By ASIF PUNJWANI – Dec. 2, 2013
Looking at fiatleak.com, one cannot ignore the fact that China is one of the main buyers of Bitcoin. Chinese officials also have done their part of informing the public about Bitcoin. But why would China support a decentralized currency over which it lacks any authority?
One of the reasons is foreign reserve diversification. China holds over $3.5 trillion in reserves and since they have a policy of pegging to the dollar, China is expanding its money supply proportionally to that of the US to keep the USDCNY price range in a band. When United States runs a trade deficit with China, US prints treasury bills and hands it to China. China then turns around and spends some in the Global economy, including the United States. These are also called ‘surplus receipts’, maybe to make them sound pretty. The following chart shows how tightly China’s M2 follows the US M2.
China simply cannot not buy US treasuries and make its export-based economy fall apart. China followed an export-based economy in an attempt to copy Japan’s successes. Seeing Japan in a deflation for over 2 decades, China wants to do something different. Problem is, China is stuck with an export-based economy because its ‘consumers do not have the buying power’, or so the mantra goes. In other words, constant devaluation by the Peoples Bank of China is slicing profit margins from its local companies and businesses. Purchase power, via devaluation, is taken away from its citizen and handed back to the United States, via T-Bill purchases.

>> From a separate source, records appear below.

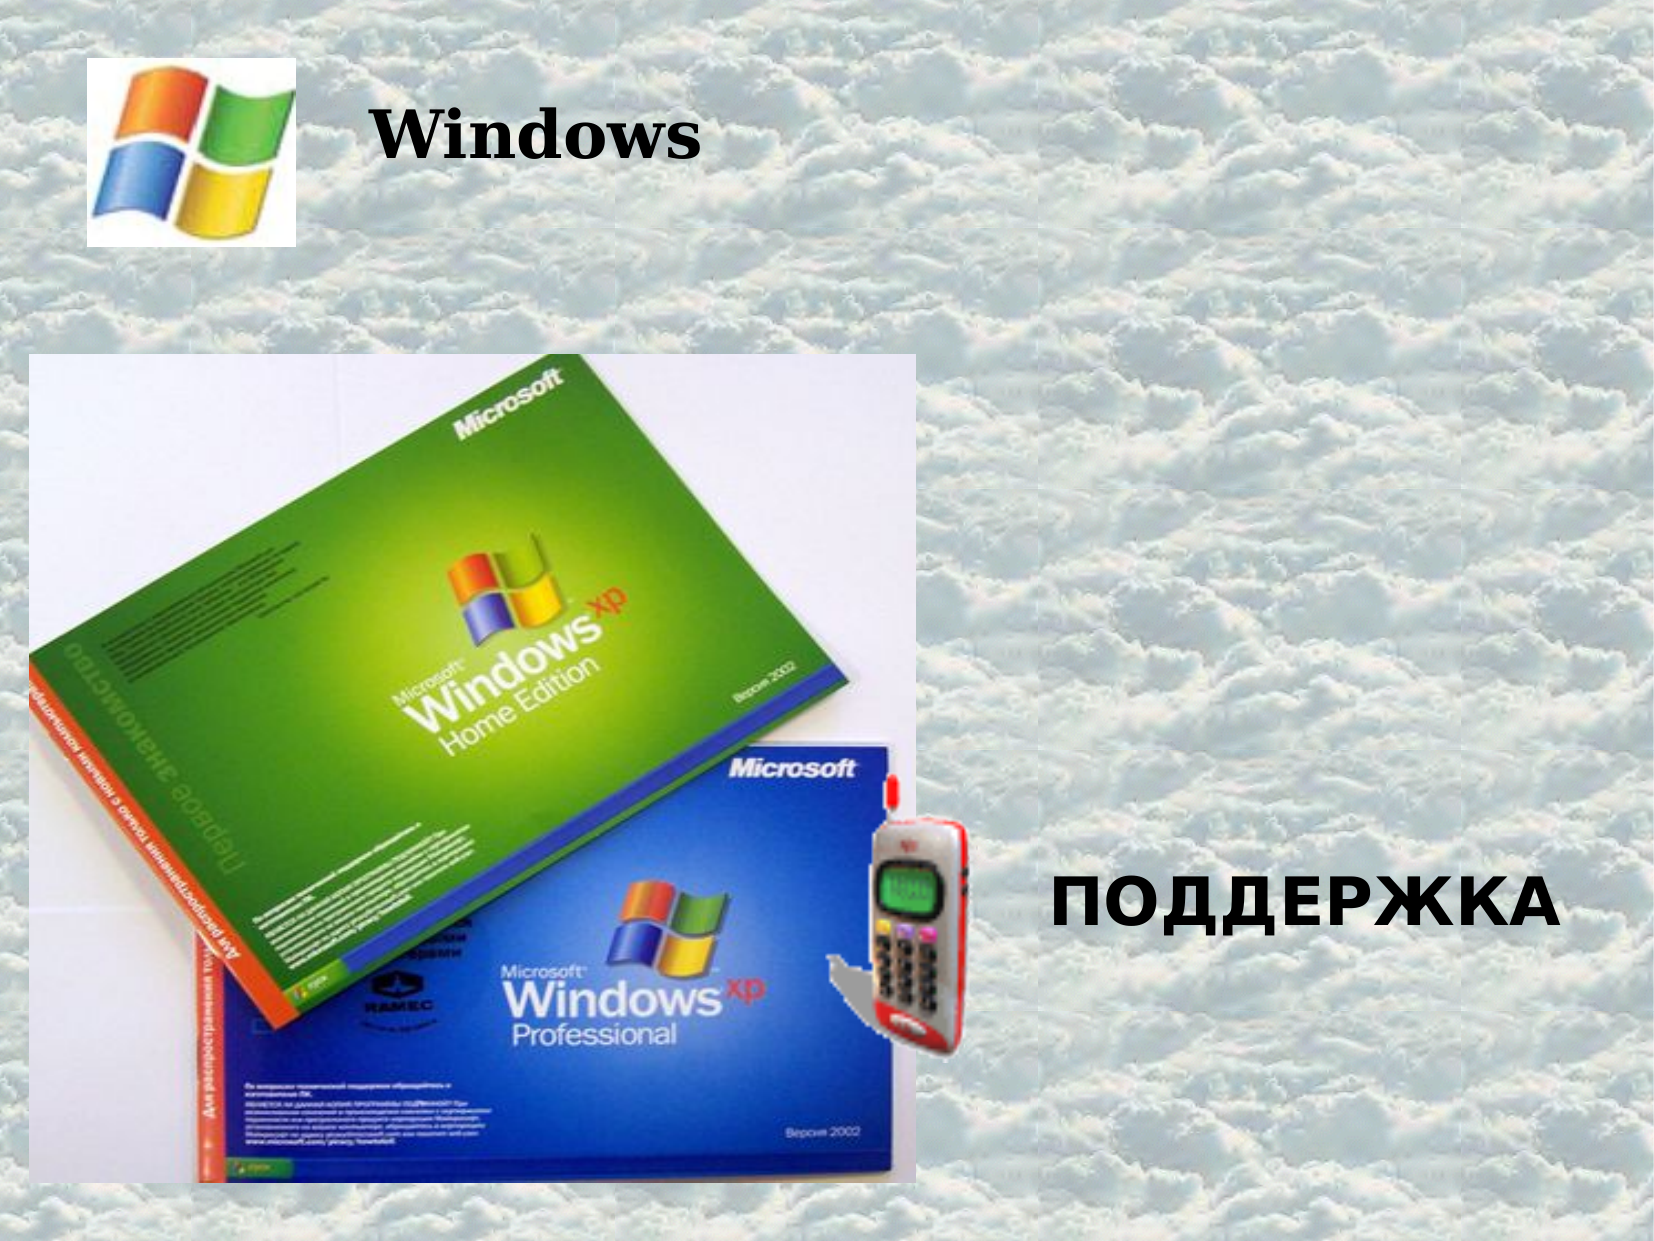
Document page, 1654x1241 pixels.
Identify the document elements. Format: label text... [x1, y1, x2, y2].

text_box ПОДДЕРЖКА [1033, 856, 1595, 949]
text_box Windows [354, 88, 768, 183]
picture [0, 0, 1654, 1241]
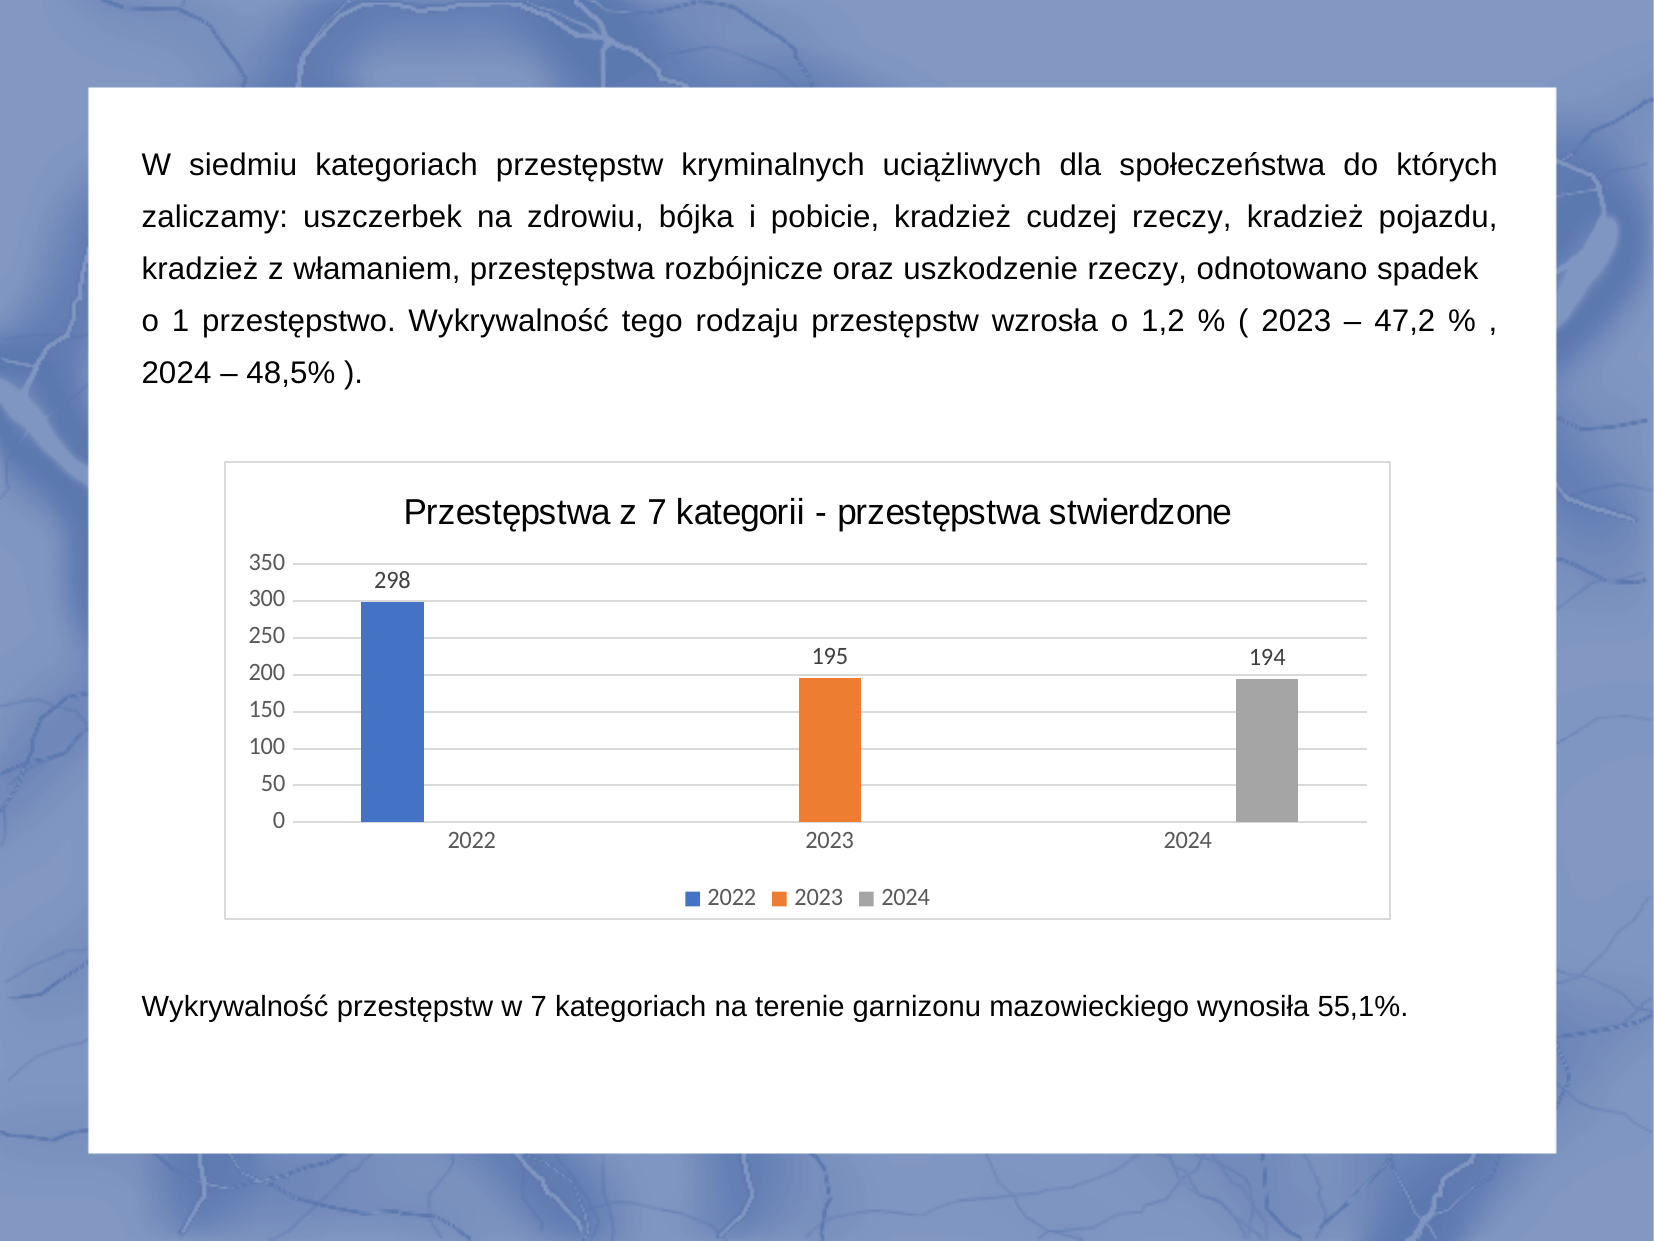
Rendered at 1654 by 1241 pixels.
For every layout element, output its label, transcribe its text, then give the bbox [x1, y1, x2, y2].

chart [224, 460, 1392, 921]
picture [0, 0, 1654, 1241]
list W siedmiu kategoriach przestępstw kryminalnych uciążliwych dla społeczeństwa do których zaliczamy: uszczerbek na zdrowiu, bójka i pobicie, kradzież cudzej rzeczy, kradzież pojazdu, kradzież z włamaniem, przestępstwa rozbójnicze oraz uszkodzenie rzeczy, odnotowano spadek o 1 przestępstwo. Wykrywalność tego rodzaju przestępstw wzrosła o 1,2 % ( 2023 – 47,2 % , 2024 – 48,5% ). Wykrywalność przestępstw w 7 kategoriach na terenie garnizonu mazowieckiego wynosiła 55,1%. [141, 129, 1501, 1112]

Seeing Japan with its $1.2 trillion reserves and experiments of Abenomics, China is desperate to trying something, anything! China wants to switch to a more balanced economy by stopping the bleeding of purchase power from its consumers. This is where Gold, Silver and Bitcoin comes in. The State, in desperation, is trying to promote metals and bitcoin among its citizens, so it doesn’t have to drastically change its monetary setup with the United States. China is now reducing capital control and allowing its citizen to directly bid on Bitcoins using Yuan on the Chinese exchange.
This way China wouldn’t have to change its policy of buying US treasury, nor would it have to abandon its policy of pegging to the dollar. The more the US M2 expands, the more the Chinese M2 expands, only difference is, this time around, those extra Yuans will get soaked up by Bitcoin purchases by its citizens instead of causing further inflation in its local markets.

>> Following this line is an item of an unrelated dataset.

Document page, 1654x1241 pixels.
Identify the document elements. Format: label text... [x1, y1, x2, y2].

As Bitcoins appreciates, this will lift up the average Chinese bitcoin buyers/businesses, creating a positive network effect locally or even globally. This concept is very similar to Ben Bernanke’s Helicopter speech, but allowing Chinese citizens to buy bitcoins is far more practical than dropping dollars via helicopter to fight deflation. Since the dollar is still the world reserve currency, those Chinese reserves may eventually be used to settle the International net payment difference for its local Bitcoin exchange.

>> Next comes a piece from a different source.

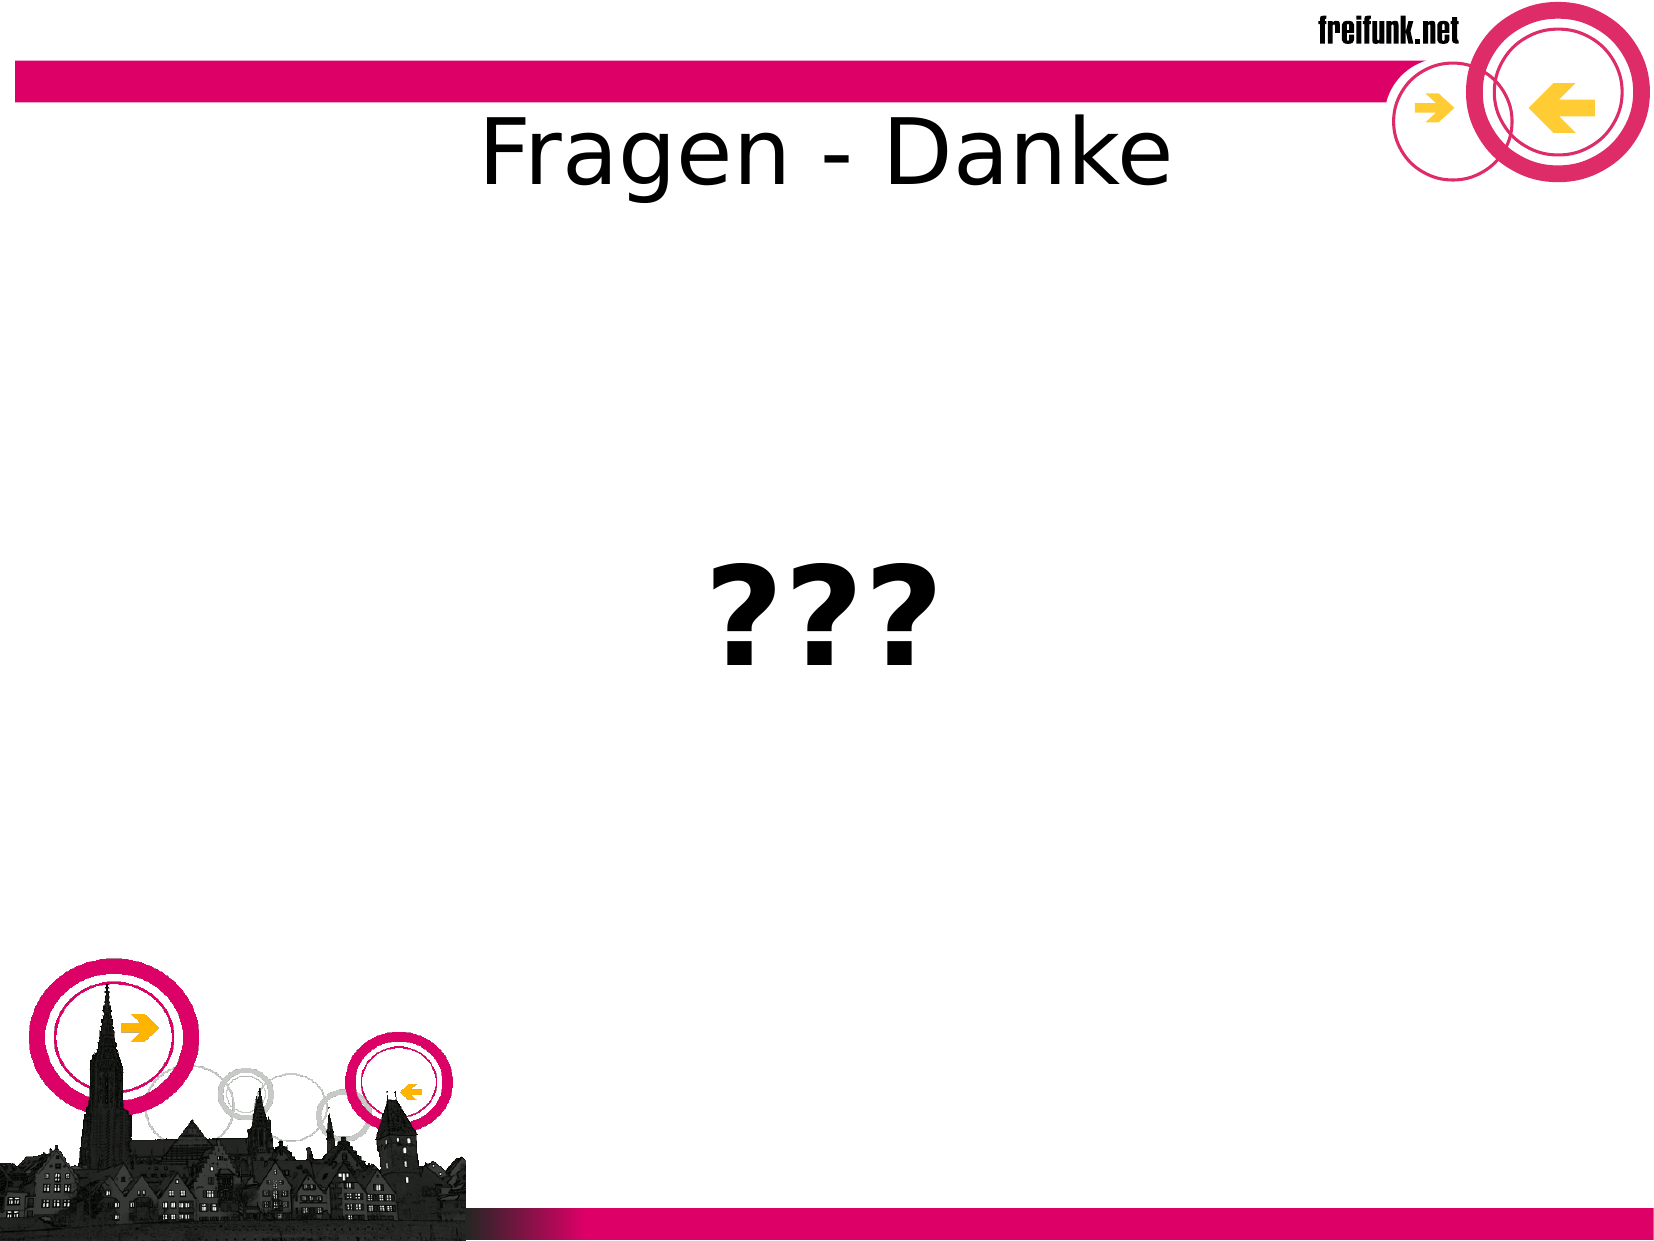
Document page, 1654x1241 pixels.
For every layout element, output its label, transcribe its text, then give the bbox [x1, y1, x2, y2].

title Fragen - Danke [82, 49, 1571, 257]
text_box ??? [690, 530, 959, 706]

Interestingly, other major buyers of Bitcoin include Germany, Russia and United States. Every one of these countries is a net exporter. Yes! including the United States. We export dollars (cash & TBills). Looking at the list of countries running trade surpluses, all Middle Eastern Petroleum exporting countries are missing in action. They may very well be the last shoe to drop. Lets just hope that our exported dollars aren’t imported back to the US shores till Bitcoin finds global price stability.